Trecho de origem:
#####

Sopro de vidro: arte como expressão da cultura canábica no Brasil

Neste contexto que molda o vidro entre produto de consumo e arte, entre peças colecionáveis e comerciais, os jovens vidreiros brasileiros experimentam e se descobrem como artesãos, empresários e influenciadores de mais um dos incríveis nichos de mercado da maconha

Da mistura entre a sílica da areia fina com o carbonato de sódio, o cálcio e outros componentes químicos, em proporção exata e temperatura extremamente elevada, nasce o vidro: um material de uso universal cuja característica molecular desafia, há milênios, a ciência. A singularidade do vidro, que possui um estado físico próprio, chamado vítreo, e foi classificado por cientistas como um “sólido amórfico”, ou seja, sem formas, é uma brisa em si.

Derretido, vira um mel brilhante, viscoso, da cor e intensidade do sol, que se transforma sob a influência do calor, da gravidade e da pressão. Através das lentes de didímio, que protegem os olhos da radiação e do brilho intenso, é possível enxergar um universo, quase psicodélico, dentro deste mel hipnotizante – e vê-lo se metamorfosear em belas peças nas mãos de habilidosos artistas pode ser bem poético e inspirador.

#####

Entradas fornecidas:
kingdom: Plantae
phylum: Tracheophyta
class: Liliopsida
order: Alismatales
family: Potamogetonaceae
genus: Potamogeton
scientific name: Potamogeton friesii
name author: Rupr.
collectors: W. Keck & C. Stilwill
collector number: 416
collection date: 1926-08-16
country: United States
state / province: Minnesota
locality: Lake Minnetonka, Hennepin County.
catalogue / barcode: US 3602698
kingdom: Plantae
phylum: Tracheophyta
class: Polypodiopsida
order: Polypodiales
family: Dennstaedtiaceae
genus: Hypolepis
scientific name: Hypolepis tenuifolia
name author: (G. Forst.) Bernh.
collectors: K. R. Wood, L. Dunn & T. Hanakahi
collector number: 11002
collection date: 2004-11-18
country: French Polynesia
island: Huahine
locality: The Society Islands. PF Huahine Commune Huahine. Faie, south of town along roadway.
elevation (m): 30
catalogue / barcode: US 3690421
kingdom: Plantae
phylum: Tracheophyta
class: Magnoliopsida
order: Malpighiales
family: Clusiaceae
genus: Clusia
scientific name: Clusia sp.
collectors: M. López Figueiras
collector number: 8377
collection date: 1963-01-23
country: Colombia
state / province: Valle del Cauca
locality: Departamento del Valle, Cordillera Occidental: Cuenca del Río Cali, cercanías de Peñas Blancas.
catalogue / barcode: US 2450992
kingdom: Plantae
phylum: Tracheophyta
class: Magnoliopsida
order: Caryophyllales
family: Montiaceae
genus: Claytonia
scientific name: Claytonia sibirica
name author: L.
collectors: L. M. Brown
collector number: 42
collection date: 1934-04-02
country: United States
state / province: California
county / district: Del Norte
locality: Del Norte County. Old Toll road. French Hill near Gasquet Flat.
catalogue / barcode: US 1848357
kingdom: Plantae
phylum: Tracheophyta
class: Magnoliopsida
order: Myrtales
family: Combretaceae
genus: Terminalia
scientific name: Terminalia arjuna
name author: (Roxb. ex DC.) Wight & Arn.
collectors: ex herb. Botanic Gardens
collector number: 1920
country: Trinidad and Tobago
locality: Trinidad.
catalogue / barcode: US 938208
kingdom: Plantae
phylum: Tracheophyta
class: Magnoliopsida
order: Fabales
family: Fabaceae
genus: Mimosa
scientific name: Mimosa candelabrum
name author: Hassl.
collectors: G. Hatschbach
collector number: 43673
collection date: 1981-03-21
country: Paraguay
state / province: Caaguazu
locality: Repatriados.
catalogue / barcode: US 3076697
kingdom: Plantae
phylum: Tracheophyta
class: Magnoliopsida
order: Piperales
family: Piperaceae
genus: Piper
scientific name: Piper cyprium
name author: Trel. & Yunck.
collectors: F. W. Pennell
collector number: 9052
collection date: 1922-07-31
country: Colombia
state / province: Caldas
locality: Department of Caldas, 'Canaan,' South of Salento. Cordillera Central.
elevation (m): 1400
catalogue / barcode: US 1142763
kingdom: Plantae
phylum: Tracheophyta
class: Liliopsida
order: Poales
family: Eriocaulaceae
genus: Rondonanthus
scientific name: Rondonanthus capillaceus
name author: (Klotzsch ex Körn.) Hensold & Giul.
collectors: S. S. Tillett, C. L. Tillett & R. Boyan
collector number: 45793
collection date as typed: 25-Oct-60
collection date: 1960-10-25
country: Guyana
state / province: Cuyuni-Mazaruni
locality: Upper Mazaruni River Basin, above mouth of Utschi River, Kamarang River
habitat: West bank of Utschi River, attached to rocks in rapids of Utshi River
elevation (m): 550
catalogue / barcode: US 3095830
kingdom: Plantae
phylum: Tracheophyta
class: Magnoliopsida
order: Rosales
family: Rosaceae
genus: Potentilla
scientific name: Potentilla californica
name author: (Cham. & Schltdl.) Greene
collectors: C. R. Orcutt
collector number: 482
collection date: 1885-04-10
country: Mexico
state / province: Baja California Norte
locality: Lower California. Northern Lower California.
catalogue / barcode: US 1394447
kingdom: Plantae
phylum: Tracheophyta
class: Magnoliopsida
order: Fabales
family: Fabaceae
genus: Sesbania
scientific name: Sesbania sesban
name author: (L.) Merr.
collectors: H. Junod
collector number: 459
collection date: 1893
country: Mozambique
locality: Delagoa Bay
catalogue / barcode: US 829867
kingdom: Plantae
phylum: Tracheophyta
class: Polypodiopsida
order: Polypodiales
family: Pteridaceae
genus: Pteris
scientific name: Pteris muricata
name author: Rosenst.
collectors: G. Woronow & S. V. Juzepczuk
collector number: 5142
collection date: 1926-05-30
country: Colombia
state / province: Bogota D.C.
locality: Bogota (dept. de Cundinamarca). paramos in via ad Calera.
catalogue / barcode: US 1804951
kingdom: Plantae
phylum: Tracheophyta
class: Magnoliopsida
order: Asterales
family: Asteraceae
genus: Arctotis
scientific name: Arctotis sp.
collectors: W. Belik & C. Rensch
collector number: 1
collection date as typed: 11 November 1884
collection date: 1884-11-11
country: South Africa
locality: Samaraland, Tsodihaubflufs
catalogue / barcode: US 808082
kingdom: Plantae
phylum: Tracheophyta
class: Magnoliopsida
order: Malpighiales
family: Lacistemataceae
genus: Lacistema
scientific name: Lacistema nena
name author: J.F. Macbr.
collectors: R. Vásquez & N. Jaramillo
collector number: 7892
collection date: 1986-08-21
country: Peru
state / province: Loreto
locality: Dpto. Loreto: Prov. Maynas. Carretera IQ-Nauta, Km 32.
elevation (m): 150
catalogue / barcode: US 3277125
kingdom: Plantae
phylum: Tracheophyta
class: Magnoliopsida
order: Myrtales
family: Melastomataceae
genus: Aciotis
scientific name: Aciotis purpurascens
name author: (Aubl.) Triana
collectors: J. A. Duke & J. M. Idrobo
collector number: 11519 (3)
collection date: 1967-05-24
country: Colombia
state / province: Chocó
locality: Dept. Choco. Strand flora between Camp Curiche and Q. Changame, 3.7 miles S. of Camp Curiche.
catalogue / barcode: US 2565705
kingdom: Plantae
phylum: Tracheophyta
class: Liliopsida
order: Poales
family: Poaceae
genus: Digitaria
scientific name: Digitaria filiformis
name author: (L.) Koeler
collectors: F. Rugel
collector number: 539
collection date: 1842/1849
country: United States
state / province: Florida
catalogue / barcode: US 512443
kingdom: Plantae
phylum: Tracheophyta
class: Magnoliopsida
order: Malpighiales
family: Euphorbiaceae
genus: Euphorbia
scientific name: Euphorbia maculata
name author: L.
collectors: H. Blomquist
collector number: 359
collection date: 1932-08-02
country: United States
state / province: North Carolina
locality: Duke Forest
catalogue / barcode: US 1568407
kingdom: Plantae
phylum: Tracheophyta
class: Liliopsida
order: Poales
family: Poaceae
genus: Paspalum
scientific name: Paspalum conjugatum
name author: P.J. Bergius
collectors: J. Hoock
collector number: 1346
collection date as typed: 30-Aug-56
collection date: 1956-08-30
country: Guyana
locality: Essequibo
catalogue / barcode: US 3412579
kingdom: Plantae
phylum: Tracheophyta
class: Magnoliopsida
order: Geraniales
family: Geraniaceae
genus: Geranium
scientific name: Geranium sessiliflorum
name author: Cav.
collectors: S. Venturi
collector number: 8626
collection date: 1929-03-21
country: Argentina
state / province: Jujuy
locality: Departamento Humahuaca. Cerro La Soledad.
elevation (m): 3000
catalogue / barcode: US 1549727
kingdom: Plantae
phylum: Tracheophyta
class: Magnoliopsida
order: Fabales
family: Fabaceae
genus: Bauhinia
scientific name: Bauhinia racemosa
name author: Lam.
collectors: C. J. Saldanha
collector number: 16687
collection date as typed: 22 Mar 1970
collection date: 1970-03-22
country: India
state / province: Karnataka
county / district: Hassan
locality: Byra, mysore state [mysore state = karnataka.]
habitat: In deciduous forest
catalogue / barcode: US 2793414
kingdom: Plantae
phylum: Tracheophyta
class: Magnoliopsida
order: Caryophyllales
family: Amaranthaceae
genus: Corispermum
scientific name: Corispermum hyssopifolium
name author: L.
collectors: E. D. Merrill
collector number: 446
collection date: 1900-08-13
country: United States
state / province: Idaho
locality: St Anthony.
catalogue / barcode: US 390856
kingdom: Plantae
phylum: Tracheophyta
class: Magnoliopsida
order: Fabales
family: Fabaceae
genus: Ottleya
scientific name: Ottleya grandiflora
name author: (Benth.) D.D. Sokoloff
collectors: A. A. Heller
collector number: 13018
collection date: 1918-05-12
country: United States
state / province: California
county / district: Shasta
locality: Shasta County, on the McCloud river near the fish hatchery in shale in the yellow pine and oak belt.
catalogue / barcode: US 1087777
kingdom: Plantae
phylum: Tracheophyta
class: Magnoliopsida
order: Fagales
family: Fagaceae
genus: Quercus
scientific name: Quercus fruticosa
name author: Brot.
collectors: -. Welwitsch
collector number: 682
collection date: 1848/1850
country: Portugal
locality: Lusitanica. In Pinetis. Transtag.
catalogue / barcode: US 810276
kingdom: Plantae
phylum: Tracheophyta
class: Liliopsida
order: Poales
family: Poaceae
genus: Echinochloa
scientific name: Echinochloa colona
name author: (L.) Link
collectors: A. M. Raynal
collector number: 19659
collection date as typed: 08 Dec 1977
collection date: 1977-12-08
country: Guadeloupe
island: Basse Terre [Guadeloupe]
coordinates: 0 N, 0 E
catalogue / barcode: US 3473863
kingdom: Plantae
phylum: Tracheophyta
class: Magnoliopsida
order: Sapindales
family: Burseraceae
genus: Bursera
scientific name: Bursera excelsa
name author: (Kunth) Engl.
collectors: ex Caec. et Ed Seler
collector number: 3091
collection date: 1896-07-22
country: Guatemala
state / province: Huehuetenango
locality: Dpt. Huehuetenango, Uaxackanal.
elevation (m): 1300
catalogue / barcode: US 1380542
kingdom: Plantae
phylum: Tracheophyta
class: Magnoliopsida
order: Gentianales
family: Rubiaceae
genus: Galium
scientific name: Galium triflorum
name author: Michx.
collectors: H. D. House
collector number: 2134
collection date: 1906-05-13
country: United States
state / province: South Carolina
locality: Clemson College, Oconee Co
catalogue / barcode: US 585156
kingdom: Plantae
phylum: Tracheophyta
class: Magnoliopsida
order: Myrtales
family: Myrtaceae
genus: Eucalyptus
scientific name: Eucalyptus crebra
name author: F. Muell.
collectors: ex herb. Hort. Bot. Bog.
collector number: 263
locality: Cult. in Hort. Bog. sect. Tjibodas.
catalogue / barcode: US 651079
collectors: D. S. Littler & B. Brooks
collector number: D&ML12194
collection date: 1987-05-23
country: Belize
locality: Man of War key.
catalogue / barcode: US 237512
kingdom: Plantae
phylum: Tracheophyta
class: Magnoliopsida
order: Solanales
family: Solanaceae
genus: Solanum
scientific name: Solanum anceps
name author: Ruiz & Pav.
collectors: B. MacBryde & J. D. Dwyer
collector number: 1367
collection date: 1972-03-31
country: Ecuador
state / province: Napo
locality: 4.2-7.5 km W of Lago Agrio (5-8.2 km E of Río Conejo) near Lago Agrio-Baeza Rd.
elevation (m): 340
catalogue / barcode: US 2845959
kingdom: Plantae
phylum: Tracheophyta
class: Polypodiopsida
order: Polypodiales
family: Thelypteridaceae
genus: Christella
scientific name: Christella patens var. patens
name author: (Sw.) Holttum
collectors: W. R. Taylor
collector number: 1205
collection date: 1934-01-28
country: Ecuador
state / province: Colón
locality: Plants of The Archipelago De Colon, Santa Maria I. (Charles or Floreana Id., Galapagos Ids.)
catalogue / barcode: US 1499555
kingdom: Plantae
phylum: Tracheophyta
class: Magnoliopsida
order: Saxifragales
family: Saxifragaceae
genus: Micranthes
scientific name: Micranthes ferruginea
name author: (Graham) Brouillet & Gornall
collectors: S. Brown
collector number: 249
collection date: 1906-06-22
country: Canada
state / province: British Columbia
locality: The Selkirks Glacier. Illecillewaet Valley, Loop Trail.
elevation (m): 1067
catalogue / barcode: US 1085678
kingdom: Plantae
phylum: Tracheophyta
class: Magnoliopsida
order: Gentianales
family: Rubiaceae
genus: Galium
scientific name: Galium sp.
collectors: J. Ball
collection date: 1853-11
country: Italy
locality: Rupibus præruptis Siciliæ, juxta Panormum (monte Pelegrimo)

#####

Tarefas do exercício:
**a.** No trecho sobre o sopro de vidro, como os cientistas classificaram o vidro?
**b.** Dê sequência ao texto sobre o sopro de vidro e a cultura canábica a partir da última frase.

Respostas às tarefas:
**a.** Como um "sólido amórfico", ou seja, sem formas.

**b.**
“Eu sempre quis ser artesão”, confessa o vidreiro Caio Torres, de Belo Horizonte, ao lembrar o começo da KPipes, uma das primeiras marcas de peças artesanais feitas com a técnica de sopro em vidro exclusivamente para consumidores de maconha no país.

De origem incerta, a arte com vidro foi revolucionada pelos babilônios que, no século II a.C., inventaram um instrumento que permite moldar o material no formato desejado: o ferro de assoprar possibilitou ao vidro assumir as formas da criatividade humana, e, com a influência de outras técnicas e escolas, como a veneziana e a islâmica, ganhou status de arte, com direito a espaço em museus, hotéis de luxo e galerias – e, claro, nos acervos privados de apreciadores desta e de outras finas artes, como, por exemplo, a das extrações de cannabis.

“Quem experimenta haxixe em piteira de vidro entende a diferença da experiência”, comenta o soprador paulistano Bruno Carana, de 26 anos, sobre a função não apenas estética, mas funcional, do vidro para entusiastas canábicos.

Mas, afinal, o que define a linha entre objeto e arte, entre design e dom?

“Não tenho ideia de quanto eu gastei na minha coleção, porque eu não contei. Mas, em média, uns 10 mil reais”, conta o mineiro João*, assistente financeiro de 20 anos que possui cerca de 35 exemplares de piteiras de vidro exclusivas, sopradas por artistas brasileiros – além das “normais, simples”, como ele define, usadas no dia a dia. “Curto muito essa cultura da redução de danos e fico feliz com ela se expandindo de tal forma artística”.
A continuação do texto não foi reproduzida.